The court held judicial estoppel applied to the plaintiff's argument, and dismissed the case with prejudice.


It's not every day you see a judicial estoppel opinion, so the case is valuable in that regard alone. But there's this--I would love to know the full backstory to this litigation, because there must be something interesting and nefarious involved when a Cayman company was suing a South Korean conglomerate. (The previous litigation claimed Hankook Tires induced the Cayman company to engage in an illegal currency trading.)

Tuesday, February 5, 2019

Ongoing Case Highlight: Nak Kim Chhoeun v. Marin, 2019 U.S. Dist. LEXIS 17560 (C.D. Cal. Jan. 3, 2019)

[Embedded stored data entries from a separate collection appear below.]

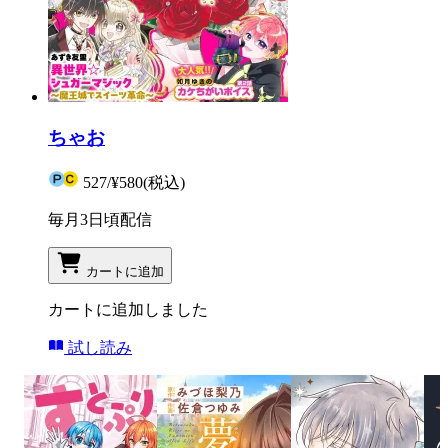
ちゃお
527
/
¥580
(税込)
毎月3日頃配信
カートに追加
カートに追加しました
試し読み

Petitioners have previously filed a class action challenging the US government policy of rounding up and placing in immigration detention Cambodian nationals living in the United States. The petitioners filed for a temporary restraining order, claiming the government has continued this policy since it began in late 2017 with no notice on such raid.

The court granted the TRO petition, ordering the government to provide at least 14 days notice to class members and counsel prior to detention.


Much credit to Sidley Austin, representing the class members from this reprehensible policy that is rounding up from the Cambodian refugees who sought asylum in the United States after escaping the Khmer Rouge's killing fields.

Thursday, January 31, 2019

Case of the Day: Jayone Foods, Inc. v. Aekyung Indus. Co., Ltd., 2019 Cal. App. LEXIS 56 (Cal. App. Jan. 22, 2019)


In the underlying claim, the children of a California decedent claimed the decedent passed away after having used the humidifier cleaning agent manufactured by a Korean maker and sold at retail outlets in California. The retail outlets cross-claimed against the manufacturer of the cleaning agent, and the manufacturer moved to quash the service of summons. The lower court granted the motion to quash.

On appeal, the court reversed. The court found that, because the defendant sold its consumer products directly to distributors based in California, the defendant had purposeful availment that subjected it to California's jurisdiction. The court distinguished the Supreme Court's Nicastro decision by holding that the defendant did not merely place its items generally in the stream of commerce, but to California retailers.


Big, important case, in many different ways! The Korean humidifier cleaner product liability issue is a really big deal, as it is the largest product liability case that South Korea has ever faced--it is their version of asbestos litigation.

Then there is the California court's willingness to give some life back to the "stream of commerce" theory of personal jurisdiction. If one looks carefully at any fact pattern in which a foreign manufacturer places its products in the United States, it would not be very difficult to create a factual narrative that distinguishes Nicastro and finds along the lines of this case. Would be interesting to see if the California Supreme Court will take on this case.

Thursday, January 24, 2019

Case of the Day: In re Abilify Aripiprazole Prods. Liab. Litig., 2019 U.S. Dist. LEXIS 3279 (N.D. Fla. Jan. 8, 2019)


In a discovery dispute, the plaintiff (who requested the documents) challenged the validity of the privilege log produced by the defendant. The plaintiff claimed the log did not differentiate the legal personnel involved in Japan, whether they were members of the bar (bengoshi), law student clerks or patent attorneys (benrishi). Plaintiffs claimed the distinction was necessary as attorney-client privilege attaches only to licensed attorneys.

The court held the issue was moot, as the defendant submitted a declaration that it made no claim of privilege based only on unlicensed personnel.


You need to know so much in case of international litigation, including the classification of legal personnel in a foreign jurisdiction!